# Goal:
Locate every line in the entries below that contains the word "moves", treating uppercase and lowercase as different.
-- begin --
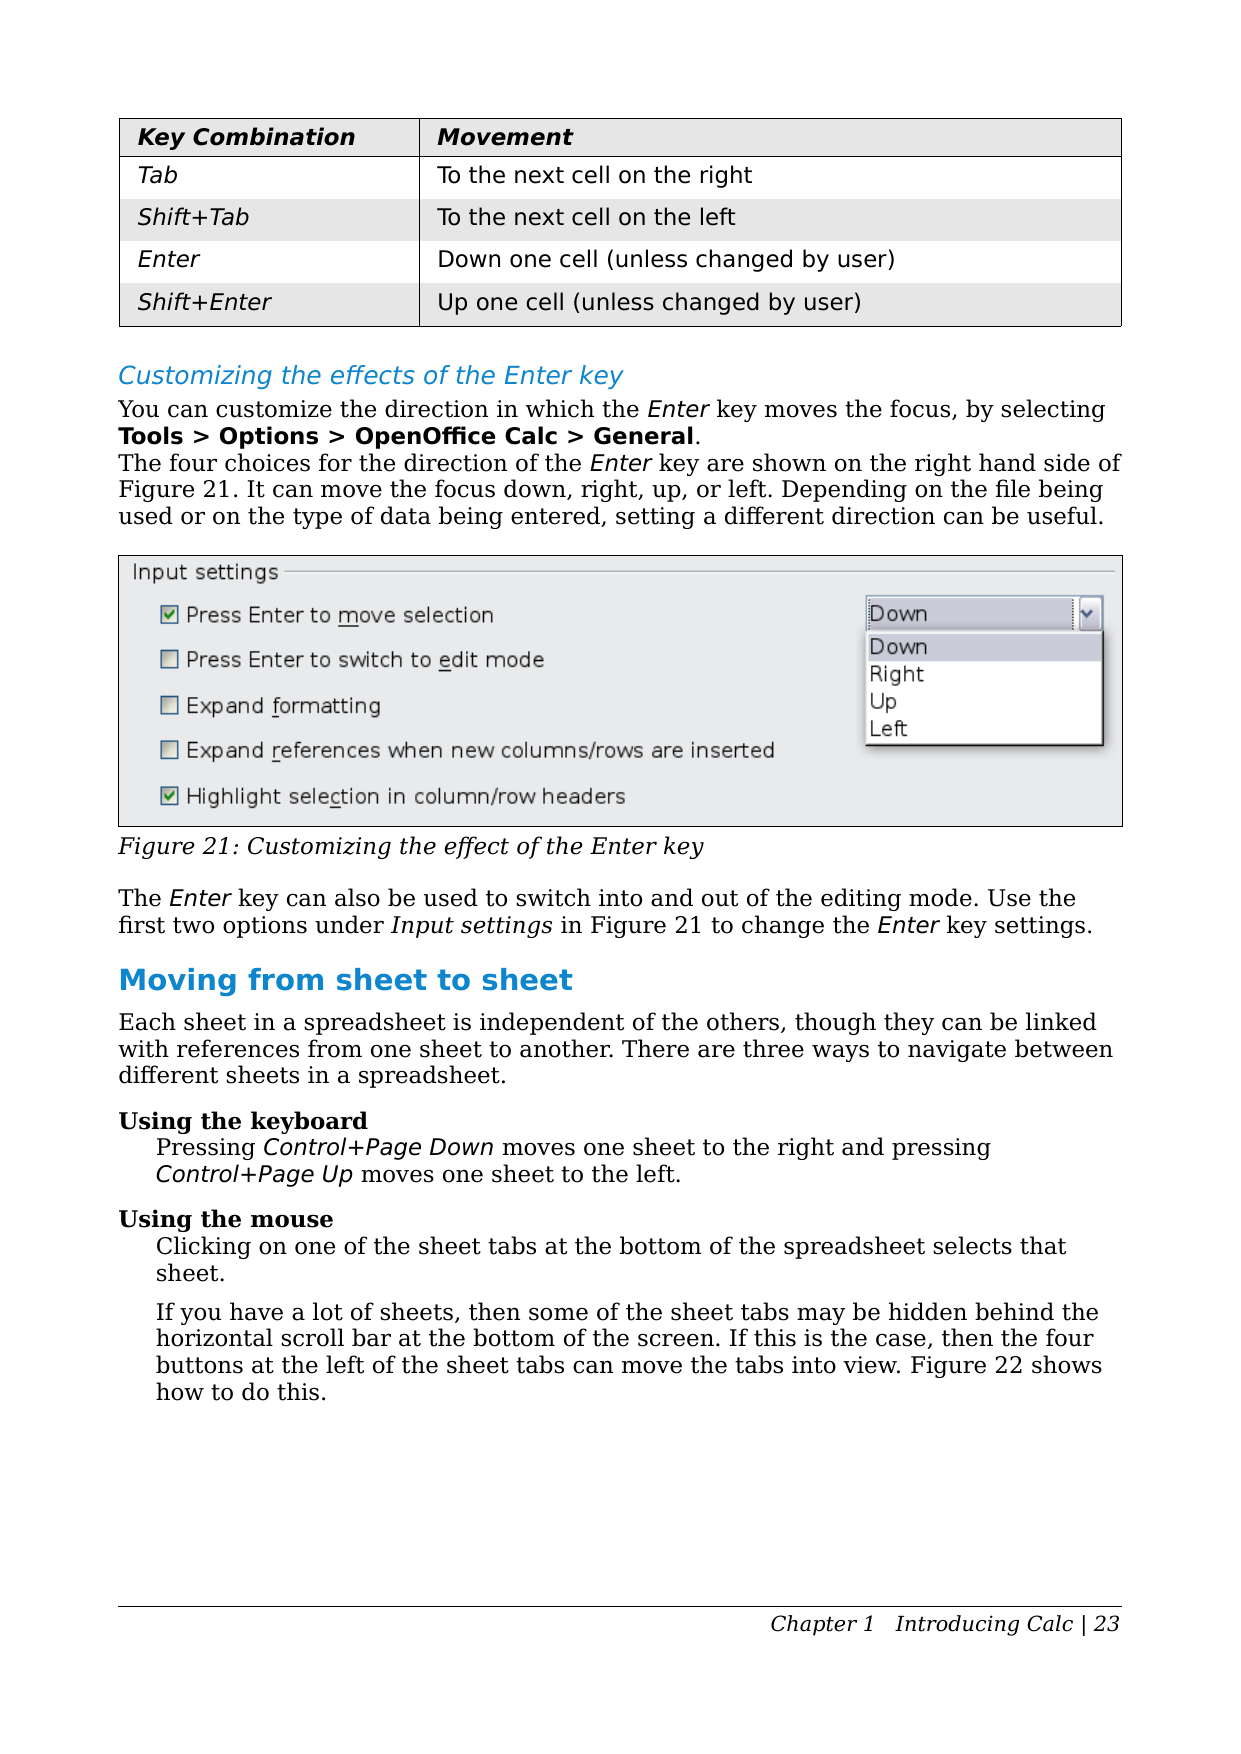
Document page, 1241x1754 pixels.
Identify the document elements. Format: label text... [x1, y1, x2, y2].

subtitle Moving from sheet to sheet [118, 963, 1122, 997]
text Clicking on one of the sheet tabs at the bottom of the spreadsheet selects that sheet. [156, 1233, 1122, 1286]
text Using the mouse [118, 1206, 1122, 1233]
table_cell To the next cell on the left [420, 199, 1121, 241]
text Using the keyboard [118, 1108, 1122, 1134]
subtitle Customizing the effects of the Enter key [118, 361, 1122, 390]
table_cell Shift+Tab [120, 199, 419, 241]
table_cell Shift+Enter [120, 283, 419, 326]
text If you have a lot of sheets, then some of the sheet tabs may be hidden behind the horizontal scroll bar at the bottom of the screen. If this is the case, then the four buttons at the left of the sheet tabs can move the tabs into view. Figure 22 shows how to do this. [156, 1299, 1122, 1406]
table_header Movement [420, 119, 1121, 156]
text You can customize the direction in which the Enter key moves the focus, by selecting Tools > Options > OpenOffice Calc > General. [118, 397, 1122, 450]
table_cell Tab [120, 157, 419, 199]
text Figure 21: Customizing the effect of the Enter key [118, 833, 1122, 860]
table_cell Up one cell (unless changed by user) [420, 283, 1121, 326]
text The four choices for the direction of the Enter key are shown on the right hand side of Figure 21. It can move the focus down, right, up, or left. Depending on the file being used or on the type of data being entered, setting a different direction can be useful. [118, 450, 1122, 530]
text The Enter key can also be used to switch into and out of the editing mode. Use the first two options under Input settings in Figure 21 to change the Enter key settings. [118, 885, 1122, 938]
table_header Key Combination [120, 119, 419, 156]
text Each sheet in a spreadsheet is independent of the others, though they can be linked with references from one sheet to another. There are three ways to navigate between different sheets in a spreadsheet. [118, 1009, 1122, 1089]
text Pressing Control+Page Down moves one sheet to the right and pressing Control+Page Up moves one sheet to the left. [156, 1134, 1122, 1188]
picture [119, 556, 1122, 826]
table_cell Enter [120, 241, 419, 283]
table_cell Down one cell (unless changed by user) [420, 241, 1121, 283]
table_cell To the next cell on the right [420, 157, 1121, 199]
-- end --
# Response:
text You can customize the direction in which the Enter key moves the focus, by selecting Tools > Options > OpenOffice Calc > General. [118, 397, 1122, 450]
text Pressing Control+Page Down moves one sheet to the right and pressing Control+Page Up moves one sheet to the left. [156, 1134, 1122, 1188]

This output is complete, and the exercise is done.